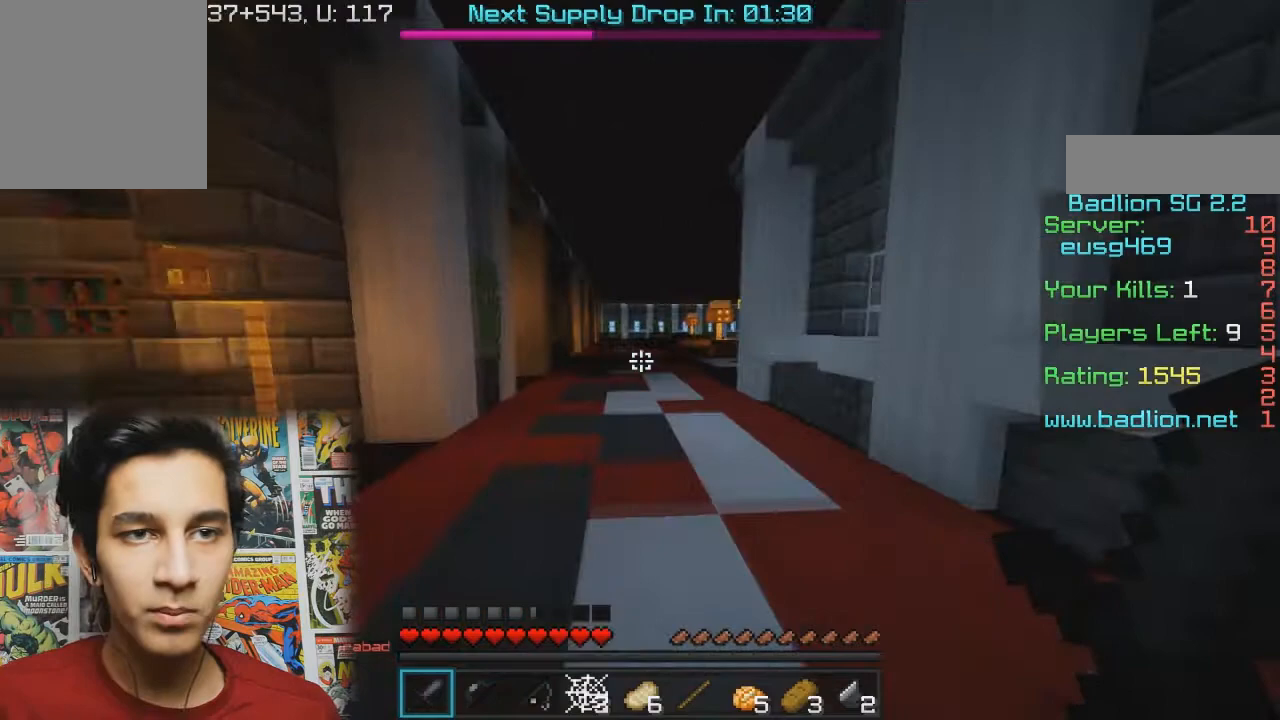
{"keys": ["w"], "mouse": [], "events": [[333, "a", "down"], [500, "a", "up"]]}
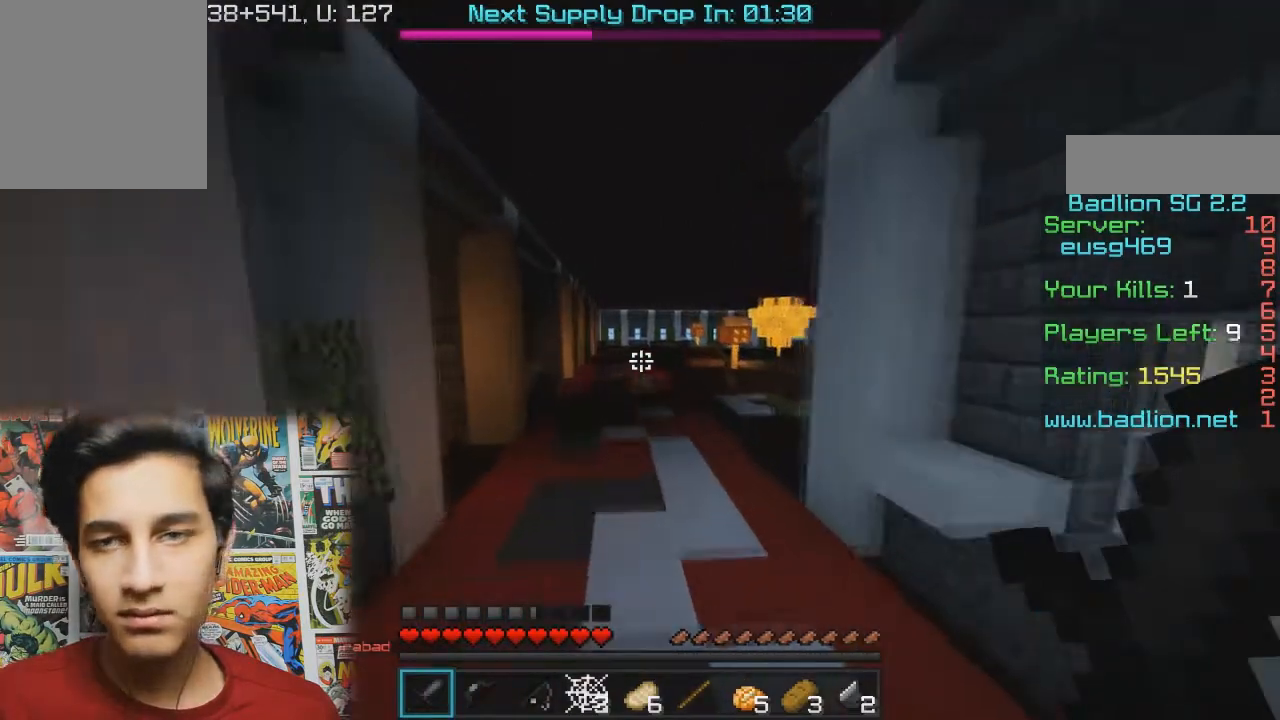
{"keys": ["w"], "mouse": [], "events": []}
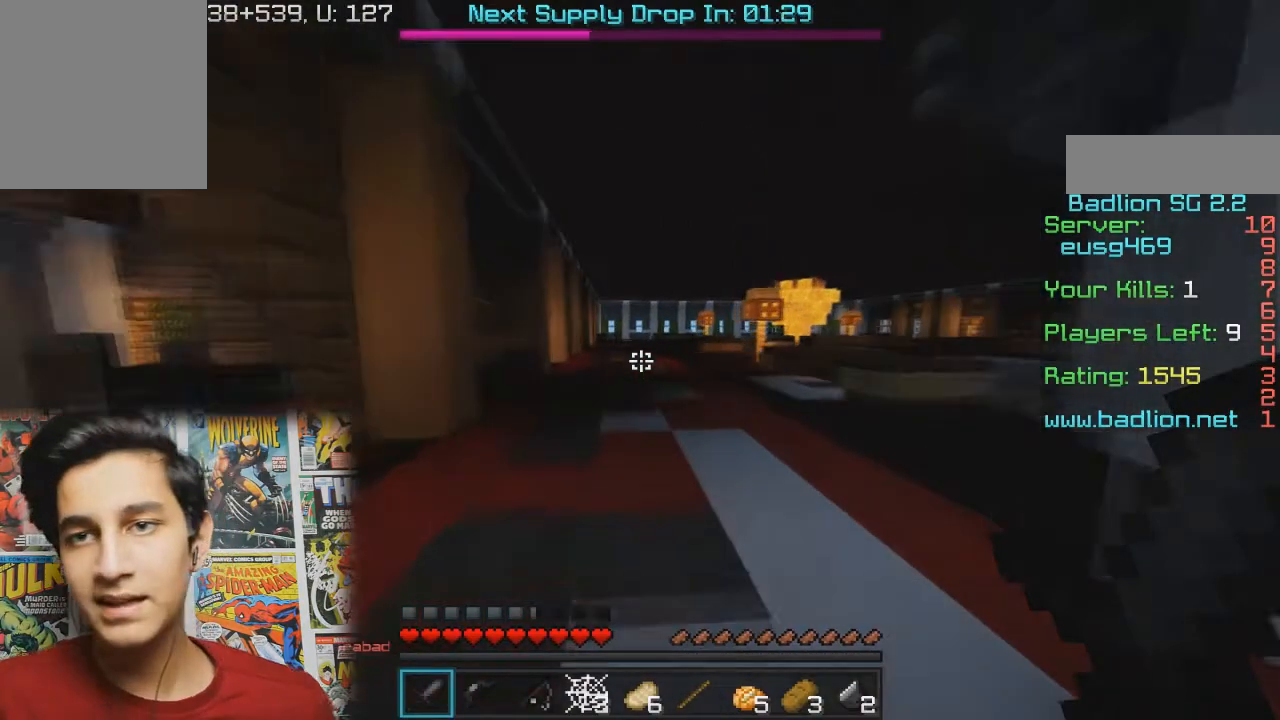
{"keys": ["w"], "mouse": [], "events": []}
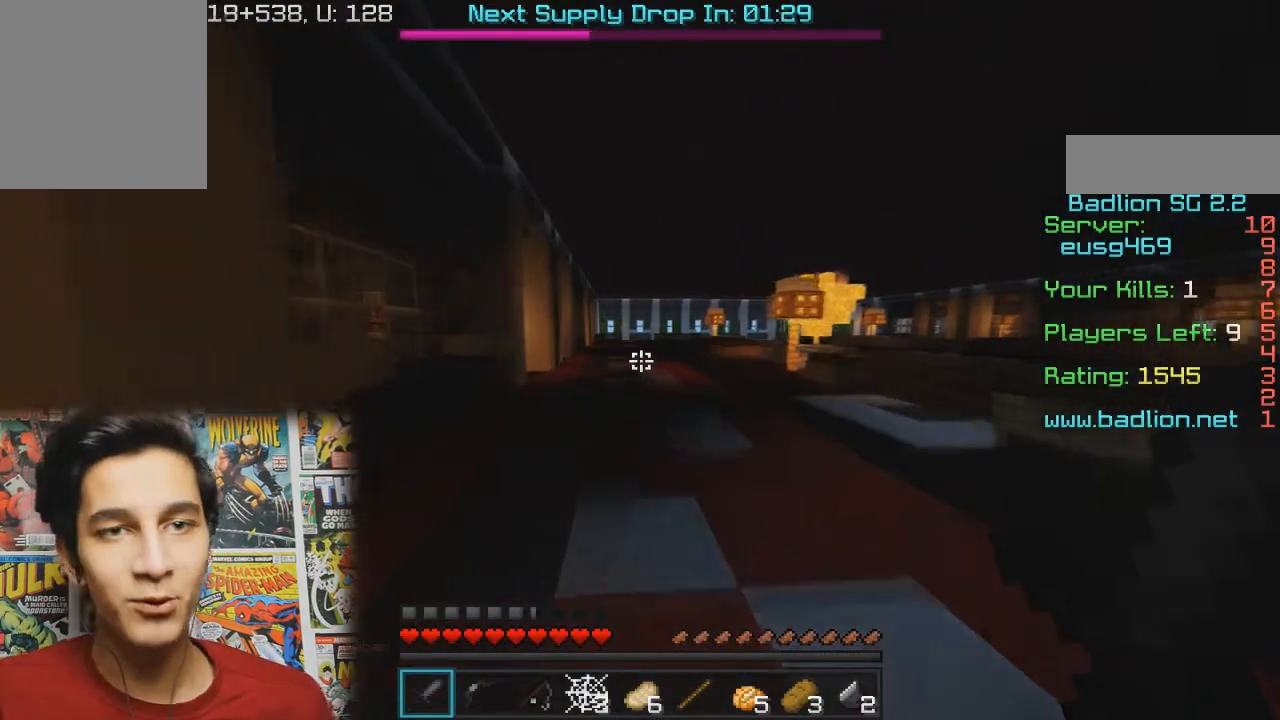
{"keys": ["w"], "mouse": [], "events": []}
_____
Exercise directions ->
Please repeat everything in the data above except the pictures, exactly as it reads.

Response to the task ->
{"keys": ["w"], "mouse": [], "events": [[333, "a", "down"], [500, "a", "up"]]}
{"keys": ["w"], "mouse": [], "events": []}
{"keys": ["w"], "mouse": [], "events": []}
{"keys": ["w"], "mouse": [], "events": []}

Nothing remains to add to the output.